Pour une meilleure prise en compte des risques professionnels dans la gestion des déchets

E. Silvente, I. Desportes Hygiène et Sécurité du travail, 2019, n°257, pp. 16-21. Bibliographie
Le secteur des déchets employait en 2017 environ 112 000 personnes représentant 8 240 entreprises dont près de 90% employaient moins de 10 salariés.
Les métiers proposés étant peu attractifs, la population salariée est relativement âgée et essentiellement masculine avec une proportion importante d’ouvriers (80%).
Les activités de collecte et de recyclage se distinguent par un taux élevé d’accidents du travail, dépassant même l’indice du secteur BTP réputé accidentogène.
Les manutentions manuelles sont responsables à elles seules de plus 50% des accidents du travail aussi bien dans la collecte que dans les activités de recyclage.
Les déclarations de maladies professionnelles concernent les TMS, les affections du rachis lombaire liées à des manutentions ou à des vibrations et une dizaine de cas concerne exposition aux fibres d’amiante ou autres composés cancérogènes, mutagènes ou reprotoxiques comme le plomb, le mercure ou le benzène.
S’y ajoute l’exposition aux aléas météorologiques, aux horaires parfois décalés, aux chutes et au risque d’écrasement.
Enfin l’organisation est source de risques psychosociaux.
Dans les centre de tri ou de traitement des déchets, les risques sont mécaniques (heurts, cisaillements, écrasements..). Les conditions environnementales sont souvent difficiles (nuisances sonores et olfactives, poussières, biocontaminants, source de risques infectieux, toxiniques ou allergiques).

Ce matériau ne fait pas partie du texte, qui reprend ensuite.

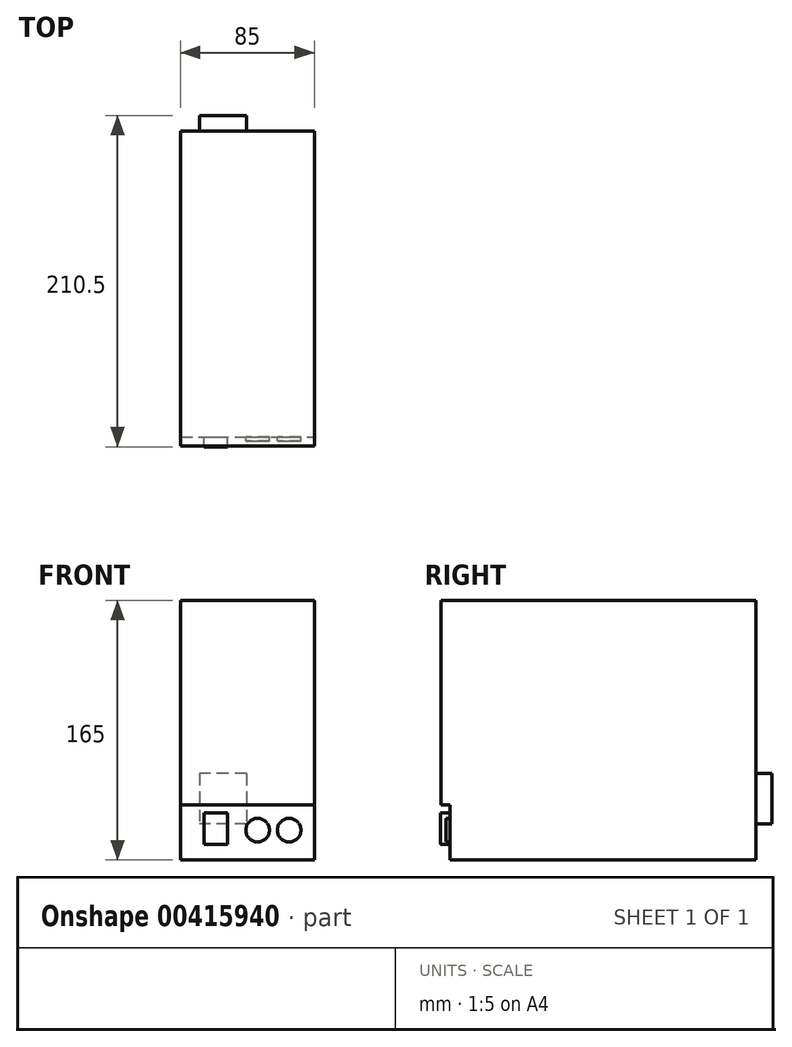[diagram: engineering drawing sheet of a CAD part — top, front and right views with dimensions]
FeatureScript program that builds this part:
annotation { "Feature Type Name" : "Feature", "Feature Type Description" : "" }
export const myFeature = defineFeature(function(context is Context, id is Id, definition is map)
    precondition{}
    {
        {
            var Q0;
            Q0=qCreatedBy(makeId("Front.planeOp"),FACE);
            var sketch = newSketch(context, id + "F0", { "sketchPlane" : qUnion([Q0])});
            skLineSegment(sketch, "E0.bottom", {"start": v(-42.5, 82.5) * mm, "end": v(42.5, 82.5) * mm});
            skLineSegment(sketch, "E0.top", {"start": v(-42.5, -82.5) * mm, "end": v(42.5, -82.5) * mm});
            skLineSegment(sketch, "E0.left", {"start": v(-42.5, 82.5) * mm, "end": v(-42.5, -82.5) * mm});
            skLineSegment(sketch, "E0.right", {"start": v(42.5, 82.5) * mm, "end": v(42.5, -82.5) * mm});
            skPoint(sketch, "E0.middle", {"position": v(0, 0) * mm});
            skSolve(sketch);
        }
        {
            var Q0;
            Q0=makeQuery(id+"F0.imprint","IMPRINT",FACE,{"disambiguationData":[TD([[makeQuery(id+"F0.imprint","IMPRINT",EDGE,{"derivedFrom":sQuery(id+"F0.wireOp",EDGE,"E0.bottom")}),-1.0]])]});
            extrude(context, id + "F1", {"entities" : qUnion([Q0]), "endBound" : BoundingType.SYMMETRIC, "depth" : 200 * mm});
        }
        {
            var Q0;
            Q0=makeQuery(id+"F1.opExtrude","CAP_FACE",FACE,{"disambiguationData":[OSD([sQuery(id+"F0.wireOp",EDGE,"E0.bottom"),sQuery(id+"F0.wireOp",EDGE,"E0.top"),sQuery(id+"F0.wireOp",EDGE,"E0.left"),sQuery(id+"F0.wireOp",EDGE,"E0.right")])],"isStart":true});
            var sketch = newSketch(context, id + "F2", { "sketchPlane" : qUnion([Q0])});
            skLineSegment(sketch, "E1.bottom", {"start": v(0.5, -27.5) * mm, "end": v(30.5, -27.5) * mm});
            skLineSegment(sketch, "E1.top", {"start": v(0.5, -59.5) * mm, "end": v(30.5, -59.5) * mm});
            skLineSegment(sketch, "E1.left", {"start": v(0.5, -27.5) * mm, "end": v(0.5, -59.5) * mm});
            skLineSegment(sketch, "E1.right", {"start": v(30.5, -27.5) * mm, "end": v(30.5, -59.5) * mm});
            skSolve(sketch);
        }
        {
            var Q0;
            Q0=makeQuery(id+"F2.imprint","IMPRINT",FACE,{"disambiguationData":[TD([[makeQuery(id+"F2.imprint","IMPRINT",EDGE,{"derivedFrom":sQuery(id+"F2.wireOp",EDGE,"E1.bottom")}),-1.0]])]});
            extrude(context, id + "F3", {"entities" : qUnion([Q0]), "operationType" : NewBodyOperationType.ADD, "depth" : 10 * mm});
        }
        {
            var Q0;
            Q0=makeQuery(id+"F1.opExtrude","CAP_FACE",FACE,{"disambiguationData":[OSD([sQuery(id+"F0.wireOp",EDGE,"E0.bottom"),sQuery(id+"F0.wireOp",EDGE,"E0.top"),sQuery(id+"F0.wireOp",EDGE,"E0.left"),sQuery(id+"F0.wireOp",EDGE,"E0.right")])],"isStart":false});
            var sketch = newSketch(context, id + "F4", { "sketchPlane" : qUnion([Q0])});
            skLineSegment(sketch, "E2.bottom", {"start": v(-42.5, 82.5) * mm, "end": v(42.5, 82.5) * mm});
            skLineSegment(sketch, "E2.top", {"start": v(-42.5, -47.5) * mm, "end": v(42.5, -47.5) * mm});
            skLineSegment(sketch, "E2.left", {"start": v(-42.5, 82.5) * mm, "end": v(-42.5, -47.5) * mm});
            skLineSegment(sketch, "E2.right", {"start": v(42.5, 82.5) * mm, "end": v(42.5, -47.5) * mm});
            skSolve(sketch);
        }
        {
            var Q0;
            {var subQ0=sQuery(id+"F4.wireOp",EDGE,"E2.top");Q0=makeQuery(id+"F4.imprint","IMPRINT",FACE,{"disambiguationData":[TD([[makeQuery(id+"F4.imprint","IMPRINT",EDGE,{"derivedFrom":subQ0}),-1.0]])]});}
            extrude(context, id + "F5", {"entities" : qUnion([Q0]), "operationType" : NewBodyOperationType.REMOVE, "oppositeDirection" : true, "depth" : 5.7 * mm});
        }
        {
            var Q0;
            Q0=makeQuery(id+"F5.boolean.opBoolean","COPY",FACE,{"derivedFrom":makeQuery(id+"F5.opExtrude","CAP_FACE",FACE,{"disambiguationData":[OSD([sQuery(id+"F0.wireOp",EDGE,"E0.top"),sQuery(id+"F0.wireOp",EDGE,"E0.left"),sQuery(id+"F0.wireOp",EDGE,"E0.right"),sQuery(id+"F4.wireOp",EDGE,"E2.top")])],"isStart":false})});
            var sketch = newSketch(context, id + "F6", { "sketchPlane" : qUnion([Q0])});
            skCircle(sketch, "E3", {"center": v(6.5, -63.5) * mm, "radius": 7.5 * mm});
            skCircle(sketch, "E4", {"center": v(26.5, -63.5) * mm, "radius": 7.5 * mm});
            skSolve(sketch);
        }
        {
            var Q0;
            Q0=makeQuery(id+"F6.imprint","IMPRINT",FACE,{"disambiguationData":[TD([[makeQuery(id+"F6.imprint","IMPRINT",EDGE,{"derivedFrom":sQuery(id+"F6.wireOp",EDGE,"E3")}),1.0]])]});
            var Q1;
            Q1=makeQuery(id+"F6.imprint","IMPRINT",FACE,{"disambiguationData":[TD([[makeQuery(id+"F6.imprint","IMPRINT",EDGE,{"derivedFrom":sQuery(id+"F6.wireOp",EDGE,"E4")}),1.0]])]});
            extrude(context, id + "F7", {"entities" : qUnion([Q0, Q1]), "operationType" : NewBodyOperationType.ADD, "depth" : 2.6 * mm});
        }
        {
            var Q0;
            Q0=makeQuery(id+"F5.boolean.opBoolean","COPY",FACE,{"derivedFrom":makeQuery(id+"F5.opExtrude","CAP_FACE",FACE,{"disambiguationData":[OSD([sQuery(id+"F0.wireOp",EDGE,"E0.top"),sQuery(id+"F0.wireOp",EDGE,"E0.left"),sQuery(id+"F0.wireOp",EDGE,"E0.right"),sQuery(id+"F4.wireOp",EDGE,"E2.top")])],"isStart":false})});
            var sketch = newSketch(context, id + "F8", { "sketchPlane" : qUnion([Q0])});
            skLineSegment(sketch, "E5.bottom", {"start": v(-27.5, -52.5) * mm, "end": v(-12.5, -52.5) * mm});
            skLineSegment(sketch, "E5.top", {"start": v(-27.5, -72.5) * mm, "end": v(-12.5, -72.5) * mm});
            skLineSegment(sketch, "E5.left", {"start": v(-27.5, -52.5) * mm, "end": v(-27.5, -72.5) * mm});
            skLineSegment(sketch, "E5.right", {"start": v(-12.5, -52.5) * mm, "end": v(-12.5, -72.5) * mm});
            skSolve(sketch);
        }
        {
            var Q0;
            Q0=makeQuery(id+"F8.imprint","IMPRINT",FACE,{"disambiguationData":[TD([[makeQuery(id+"F8.imprint","IMPRINT",EDGE,{"derivedFrom":sQuery(id+"F8.wireOp",EDGE,"E5.bottom")}),-1.0]])]});
            extrude(context, id + "F9", {"entities" : qUnion([Q0]), "operationType" : NewBodyOperationType.ADD, "depth" : 6.2 * mm});
        }
    });
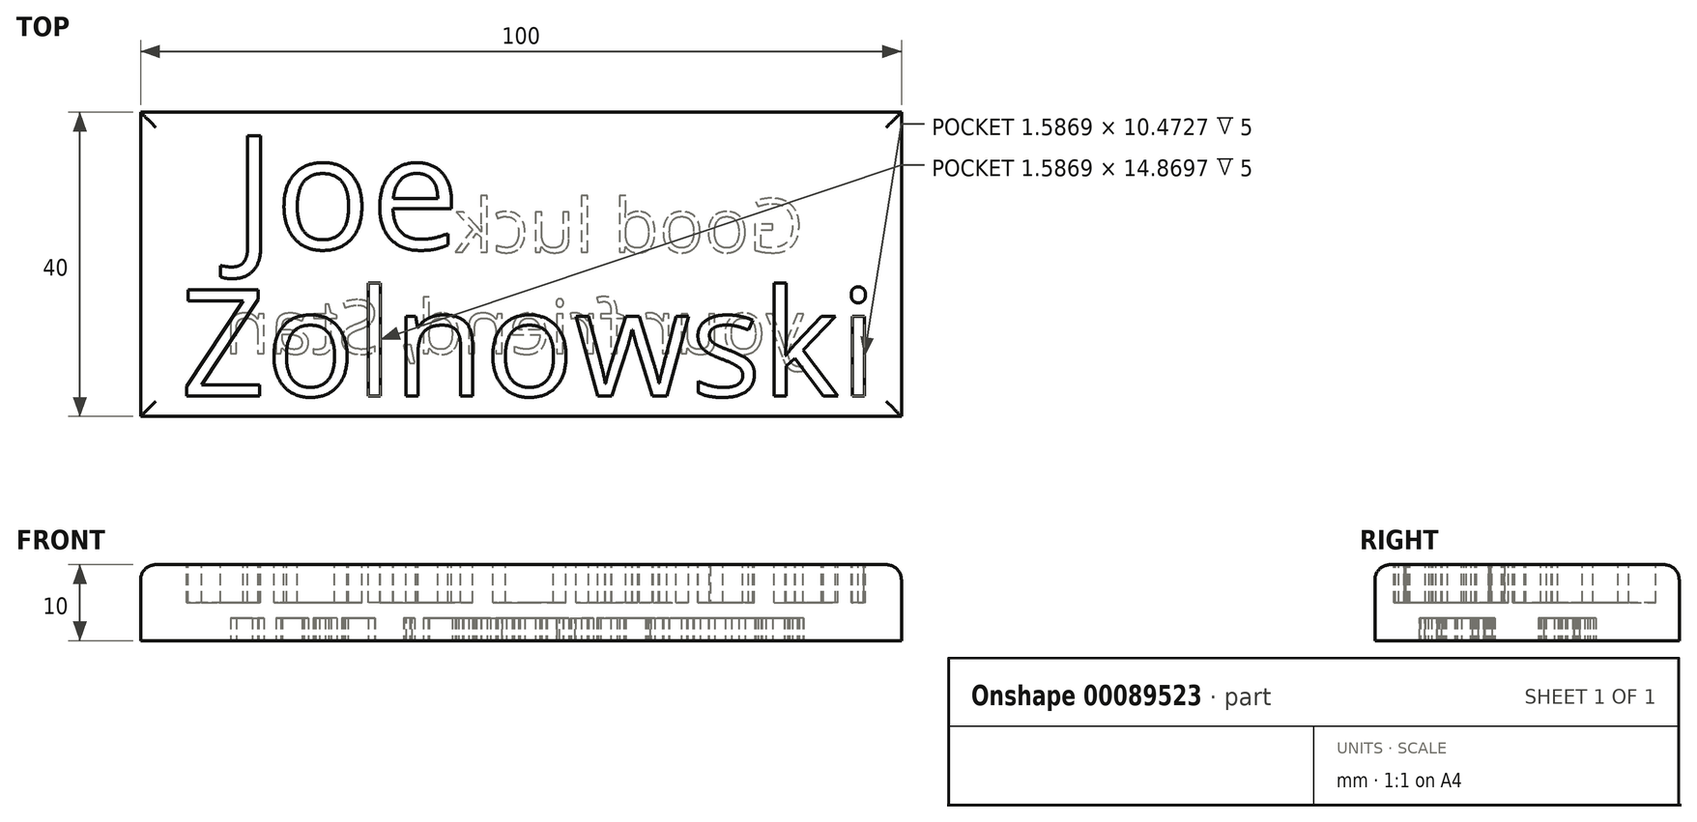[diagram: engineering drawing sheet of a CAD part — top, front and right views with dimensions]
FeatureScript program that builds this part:
annotation { "Feature Type Name" : "Feature", "Feature Type Description" : "" }
export const myFeature = defineFeature(function(context is Context, id is Id, definition is map)
    precondition{}
    {
        {
            var Q0;
            Q0=qCreatedBy(makeId("Top.planeOp"),FACE);
            var sketch = newSketch(context, id + "F0", { "sketchPlane" : qUnion([Q0])});
            skLineSegment(sketch, "E0.bottom", {"start": v(50, -20) * mm, "end": v(-50, -20) * mm});
            skLineSegment(sketch, "E0.top", {"start": v(50, 20) * mm, "end": v(-50, 20) * mm});
            skLineSegment(sketch, "E0.left", {"start": v(50, -20) * mm, "end": v(50, 20) * mm});
            skLineSegment(sketch, "E0.right", {"start": v(-50, -20) * mm, "end": v(-50, 20) * mm});
            skPoint(sketch, "E0.middle", {"position": v(0, 0) * mm});
            skSolve(sketch);
        }
        {
            var Q0;
            Q0 = qSketchRegion(id + "F0", true);
            extrude(context, id + "F1", {"entities" : qUnion([Q0]), "depth" : 10 * mm});
        }
        {
            var Q0;
            Q0=makeQuery(id+"F1.opExtrude","CAP_FACE",FACE,{"disambiguationData":[OSD([sQuery(id+"F0.wireOp",EDGE,"E0.bottom"),sQuery(id+"F0.wireOp",EDGE,"E0.top"),sQuery(id+"F0.wireOp",EDGE,"E0.left"),sQuery(id+"F0.wireOp",EDGE,"E0.right")])],"isStart":false});
            var sketch = newSketch(context, id + "F2", { "sketchPlane" : qUnion([Q0])});
            skText(sketch, "E1", { "text": "Joe", "fontName": "OpenSans-Regular.ttf"});
            skText(sketch, "E2", { "text": "Zolnowski\n", "fontName": "OpenSans-Regular.ttf"});
            skCircle(sketch, "E3", {"center": v(5.7, 9.8) * mm, "radius": 3.42 * mm});
            skCircle(sketch, "E4", {"center": v(20.86, 7.26) * mm, "radius": 3.74 * mm});
            skCircle(sketch, "E5", {"center": v(31.06, 14.51) * mm, "radius": 3.62 * mm});
            skLineSegment(sketch, "E6", {"start": v(5.7, 9.8) * mm, "end": v(20.86, 7.26) * mm});
            skLineSegment(sketch, "E7", {"start": v(20.86, 7.26) * mm, "end": v(31.06, 14.51) * mm});
            const initialGuessF2  = {"E1": [-0.03789, 0.00202, 1, 0, 0.015], "E2": [-0.04475, -0.01732, 1, 0, 0.01409]};
            skSetInitialGuess(sketch, initialGuessF2);
            skSolve(sketch);
        }
        {
            var Q0;
            Q0=makeQuery(id+"F2.imprint","IMPRINT",FACE,{"disambiguationData":[TD([[makeQuery(id+"F2.imprint","IMPRINT",EDGE,{"derivedFrom":sQuery(id+"F2.wireOp",EDGE,"E1.sketch_text.stroke-0")}),-1.0]])]});
            var Q1;
            Q1=makeQuery(id+"F2.imprint","IMPRINT",FACE,{"disambiguationData":[TD([[makeQuery(id+"F2.imprint","IMPRINT",EDGE,{"derivedFrom":sQuery(id+"F2.wireOp",EDGE,"E2.sketch_text.stroke-0")}),-1.0]])]});
            var Q2;
            Q2=makeQuery(id+"F2.imprint","IMPRINT",FACE,{"disambiguationData":[TD([[makeQuery(id+"F2.imprint","IMPRINT",EDGE,{"derivedFrom":sQuery(id+"F2.wireOp",EDGE,"E2.sketch_text.stroke-27")}),-1.0]])]});
            var Q3;
            Q3=makeQuery(id+"F2.imprint","IMPRINT",FACE,{"disambiguationData":[TD([[makeQuery(id+"F2.imprint","IMPRINT",EDGE,{"derivedFrom":sQuery(id+"F2.wireOp",EDGE,"E2.sketch_text.stroke-31")}),-1.0]])]});
            var Q4;
            Q4=makeQuery(id+"F2.imprint","IMPRINT",FACE,{"disambiguationData":[TD([[makeQuery(id+"F2.imprint","IMPRINT",EDGE,{"derivedFrom":sQuery(id+"F2.wireOp",EDGE,"E2.sketch_text.stroke-65")}),-1.0]])]});
            var Q5;
            Q5=makeQuery(id+"F2.imprint","IMPRINT",FACE,{"disambiguationData":[TD([[makeQuery(id+"F2.imprint","IMPRINT",EDGE,{"derivedFrom":sQuery(id+"F2.wireOp",EDGE,"E2.sketch_text.stroke-88")}),-1.0]])]});
            var Q6;
            Q6=makeQuery(id+"F2.imprint","IMPRINT",FACE,{"disambiguationData":[TD([[makeQuery(id+"F2.imprint","IMPRINT",EDGE,{"derivedFrom":sQuery(id+"F2.wireOp",EDGE,"E2.sketch_text.stroke-113")}),-1.0]])]});
            var Q7;
            Q7=makeQuery(id+"F2.imprint","IMPRINT",FACE,{"disambiguationData":[TD([[makeQuery(id+"F2.imprint","IMPRINT",EDGE,{"derivedFrom":sQuery(id+"F2.wireOp",EDGE,"E2.sketch_text.stroke-128")}),-1.0]])]});
            var Q8;
            Q8=makeQuery(id+"F2.imprint","IMPRINT",FACE,{"disambiguationData":[TD([[makeQuery(id+"F2.imprint","IMPRINT",EDGE,{"derivedFrom":sQuery(id+"F2.wireOp",EDGE,"E2.sketch_text.stroke-132")}),-1.0]])]});
            var Q9;
            Q9=makeQuery(id+"F2.imprint","IMPRINT",FACE,{"disambiguationData":[TD([[makeQuery(id+"F2.imprint","IMPRINT",EDGE,{"derivedFrom":sQuery(id+"F2.wireOp",EDGE,"E1.sketch_text.stroke-10")}),-1.0]])]});
            var Q10;
            Q10=makeQuery(id+"F2.imprint","IMPRINT",FACE,{"disambiguationData":[TD([[makeQuery(id+"F2.imprint","IMPRINT",EDGE,{"derivedFrom":sQuery(id+"F2.wireOp",EDGE,"E1.sketch_text.stroke-27")}),-1.0]])]});
            var Q11;
            Q11=makeQuery(id+"F2.imprint","IMPRINT",FACE,{"disambiguationData":[TD([[makeQuery(id+"F2.imprint","IMPRINT",EDGE,{"derivedFrom":sQuery(id+"F2.wireOp",EDGE,"E2.sketch_text.stroke-10")}),-1.0]])]});
            var Q12;
            Q12=makeQuery(id+"F2.imprint","IMPRINT",FACE,{"disambiguationData":[TD([[makeQuery(id+"F2.imprint","IMPRINT",EDGE,{"derivedFrom":sQuery(id+"F2.wireOp",EDGE,"E2.sketch_text.stroke-48")}),-1.0]])]});
            extrude(context, id + "F3", {"entities" : qUnion([Q0, Q1, Q2, Q3, Q4, Q5, Q6, Q7, Q8, Q9, Q10, Q11, Q12]), "operationType" : NewBodyOperationType.REMOVE, "oppositeDirection" : true, "depth" : 5 * mm});
        }
        {
            var Q0;
            Q0=makeQuery(id+"F1.opExtrude","CAP_EDGE",EDGE,{"disambiguationData":[OSD([sQuery(id+"F0.wireOp",EDGE,"E0.top")])],"isStart":false});
            var Q1;
            Q1=makeQuery(id+"F1.opExtrude","CAP_EDGE",EDGE,{"disambiguationData":[OSD([sQuery(id+"F0.wireOp",EDGE,"E0.right")])],"isStart":false});
            var Q2;
            Q2=makeQuery(id+"F1.opExtrude","CAP_EDGE",EDGE,{"disambiguationData":[OSD([sQuery(id+"F0.wireOp",EDGE,"E0.bottom")])],"isStart":false});
            var Q3;
            Q3=makeQuery(id+"F1.opExtrude","CAP_EDGE",EDGE,{"disambiguationData":[OSD([sQuery(id+"F0.wireOp",EDGE,"E0.left")])],"isStart":false});
            fillet(context, id + "F4", {"entities" : qUnion([Q0, Q1, Q2, Q3]), "radius" : 2 * mm, "tangentPropagation" : true, "allowEdgeOverflow" : false});
        }
        {
            var Q0;
            Q0=makeQuery(id+"F1.opExtrude","CAP_FACE",FACE,{"disambiguationData":[OSD([sQuery(id+"F0.wireOp",EDGE,"E0.bottom"),sQuery(id+"F0.wireOp",EDGE,"E0.top"),sQuery(id+"F0.wireOp",EDGE,"E0.left"),sQuery(id+"F0.wireOp",EDGE,"E0.right")])],"isStart":true});
            var sketch = newSketch(context, id + "F5", { "sketchPlane" : qUnion([Q0])});
            skText(sketch, "E8", { "text": "Good luck\nyour friend, Stan", "fontName": "OpenSans-Regular.ttf"});
            const initialGuessF5  = {"E8": [0.03715, -0.0016, -1, 0, 0.00707]};
            skSetInitialGuess(sketch, initialGuessF5);
            skSolve(sketch);
        }
        {
            var Q0;
            Q0 = qSketchRegion(id + "F5", true);
            extrude(context, id + "F6", {"entities" : qUnion([Q0]), "operationType" : NewBodyOperationType.REMOVE, "oppositeDirection" : true, "depth" : 3 * mm});
        }
    });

Pour améliorer la prévention des risques professionnels et les conditions de travail dans les activités associés aux déchets, l’INRS, le réseau Assurance maladie-risques professionnels et les acteurs du secteur se sont mobilisés pour agir selon différents axes : réalisation d’études et recherches sur les risques, élaboration de guides de conception de guides de bonnes pratiques et d’aide au repérage des risques et pour finir, conception de médias de sensibilisation.